:: ABOUT THIS EXERCISE ::
Here, the job is to give back every entry below unchanged, omitting pictures.

──────── DATASET CONTENT ────────

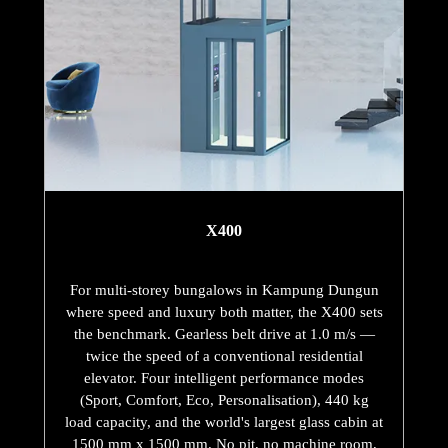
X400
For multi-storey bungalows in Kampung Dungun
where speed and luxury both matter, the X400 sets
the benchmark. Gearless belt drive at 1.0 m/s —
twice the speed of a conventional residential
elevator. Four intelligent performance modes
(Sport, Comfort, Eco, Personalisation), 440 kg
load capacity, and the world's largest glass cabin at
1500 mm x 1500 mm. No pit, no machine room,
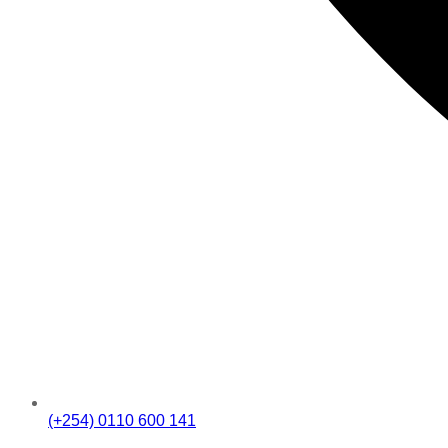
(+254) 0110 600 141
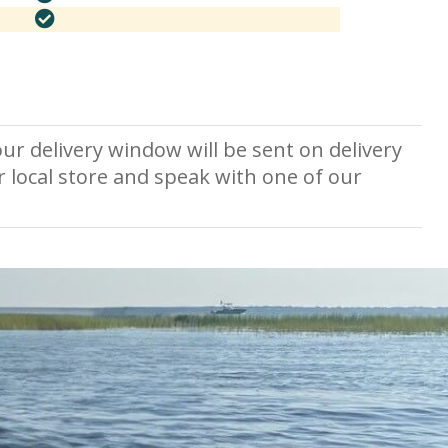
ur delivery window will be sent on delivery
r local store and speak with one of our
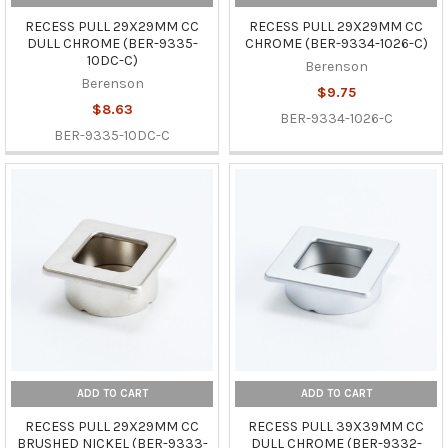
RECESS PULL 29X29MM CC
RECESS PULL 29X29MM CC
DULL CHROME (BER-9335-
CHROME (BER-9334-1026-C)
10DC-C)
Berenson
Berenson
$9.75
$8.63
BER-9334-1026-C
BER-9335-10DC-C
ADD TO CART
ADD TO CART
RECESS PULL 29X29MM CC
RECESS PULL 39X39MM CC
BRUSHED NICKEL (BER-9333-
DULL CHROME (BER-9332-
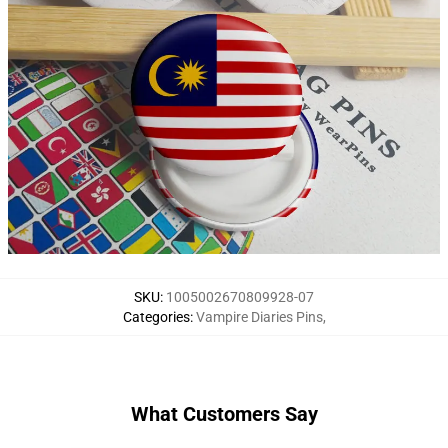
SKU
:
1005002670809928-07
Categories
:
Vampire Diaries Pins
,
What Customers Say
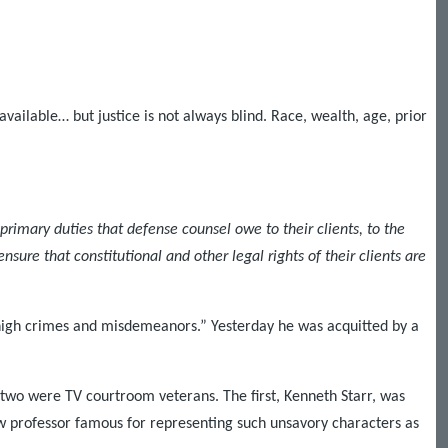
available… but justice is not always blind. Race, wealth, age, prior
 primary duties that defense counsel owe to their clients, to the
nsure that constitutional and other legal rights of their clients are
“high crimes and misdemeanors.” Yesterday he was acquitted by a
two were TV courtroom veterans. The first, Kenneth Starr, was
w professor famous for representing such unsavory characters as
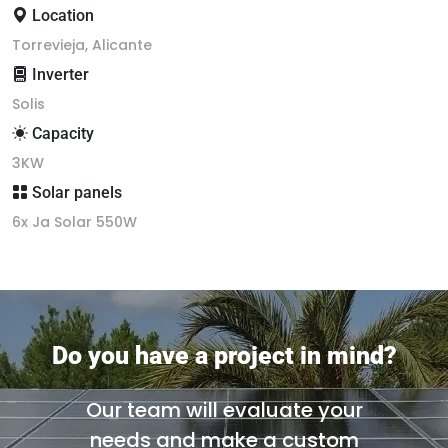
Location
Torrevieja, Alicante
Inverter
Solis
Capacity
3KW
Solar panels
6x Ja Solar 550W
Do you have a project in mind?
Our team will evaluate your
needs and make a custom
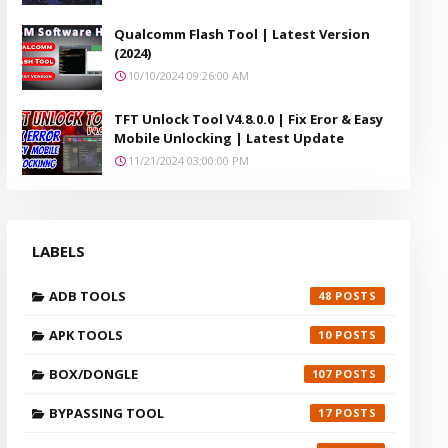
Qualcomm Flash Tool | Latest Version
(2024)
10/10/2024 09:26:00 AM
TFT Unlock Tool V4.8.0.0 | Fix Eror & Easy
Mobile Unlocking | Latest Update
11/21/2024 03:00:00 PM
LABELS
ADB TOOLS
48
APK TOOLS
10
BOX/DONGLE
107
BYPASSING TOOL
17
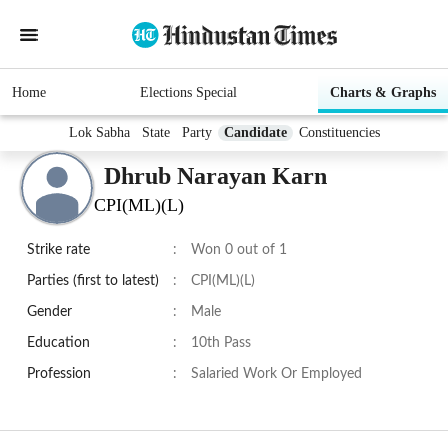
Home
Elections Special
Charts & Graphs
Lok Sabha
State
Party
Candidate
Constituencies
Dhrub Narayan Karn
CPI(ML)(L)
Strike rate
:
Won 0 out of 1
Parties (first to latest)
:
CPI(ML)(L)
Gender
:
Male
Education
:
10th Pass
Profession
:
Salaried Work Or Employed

────────

:: OUTPUT FOR THIS TASK ::
X400
For multi-storey bungalows in Kampung Dungun
where speed and luxury both matter, the X400 sets
the benchmark. Gearless belt drive at 1.0 m/s —
twice the speed of a conventional residential
elevator. Four intelligent performance modes
(Sport, Comfort, Eco, Personalisation), 440 kg
load capacity, and the world's largest glass cabin at
1500 mm x 1500 mm. No pit, no machine room,
(+254) 0110 600 141
ur delivery window will be sent on delivery
r local store and speak with one of our
RECESS PULL 29X29MM CC
RECESS PULL 29X29MM CC
DULL CHROME (BER-9335-
CHROME (BER-9334-1026-C)
10DC-C)
Berenson
Berenson
$9.75
$8.63
BER-9334-1026-C
BER-9335-10DC-C
ADD TO CART
ADD TO CART
RECESS PULL 29X29MM CC
RECESS PULL 39X39MM CC
BRUSHED NICKEL (BER-9333-
DULL CHROME (BER-9332-
SKU
:
1005002670809928-07
Categories
:
Vampire Diaries Pins
,
What Customers Say
available… but justice is not always blind. Race, wealth, age, prior
 primary duties that defense counsel owe to their clients, to the
nsure that constitutional and other legal rights of their clients are
“high crimes and misdemeanors.” Yesterday he was acquitted by a
two were TV courtroom veterans. The first, Kenneth Starr, was
w professor famous for representing such unsavory characters as
Location
Torrevieja, Alicante
Inverter
Solis
Capacity
3KW
Solar panels
6x Ja Solar 550W
Do you have a project in mind?
Our team will evaluate your
needs and make a custom
Qualcomm Flash Tool | Latest Version
(2024)
10/10/2024 09:26:00 AM
TFT Unlock Tool V4.8.0.0 | Fix Eror & Easy
Mobile Unlocking | Latest Update
11/21/2024 03:00:00 PM
LABELS
ADB TOOLS
48
APK TOOLS
10
BOX/DONGLE
107
BYPASSING TOOL
17
Home
Elections Special
Charts & Graphs
Lok Sabha
State
Party
Candidate
Constituencies
Dhrub Narayan Karn
CPI(ML)(L)
Strike rate
:
Won 0 out of 1
Parties (first to latest)
:
CPI(ML)(L)
Gender
:
Male
Education
:
10th Pass
Profession
:
Salaried Work Or Employed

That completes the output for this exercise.